Reproduce verbatim the lines of the listing below, beginning at the line containing "Fixthephoto" and continuing through the line containing "นโยบายคุกกี้", both included.

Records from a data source
━━━━━━━━━━

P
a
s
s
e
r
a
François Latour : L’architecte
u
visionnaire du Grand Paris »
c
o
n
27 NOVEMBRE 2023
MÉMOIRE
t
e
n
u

━━━━━━━━━━

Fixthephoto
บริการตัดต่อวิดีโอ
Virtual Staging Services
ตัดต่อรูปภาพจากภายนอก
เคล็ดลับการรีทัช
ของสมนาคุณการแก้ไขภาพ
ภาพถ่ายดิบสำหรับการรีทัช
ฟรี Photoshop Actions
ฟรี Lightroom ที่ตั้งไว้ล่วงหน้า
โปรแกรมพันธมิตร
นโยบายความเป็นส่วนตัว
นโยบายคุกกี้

━━━━━━━━━━

## EXERCISE RESULT
Fixthephoto
บริการตัดต่อวิดีโอ
Virtual Staging Services
ตัดต่อรูปภาพจากภายนอก
เคล็ดลับการรีทัช
ของสมนาคุณการแก้ไขภาพ
ภาพถ่ายดิบสำหรับการรีทัช
ฟรี Photoshop Actions
ฟรี Lightroom ที่ตั้งไว้ล่วงหน้า
โปรแกรมพันธมิตร
นโยบายความเป็นส่วนตัว
นโยบายคุกกี้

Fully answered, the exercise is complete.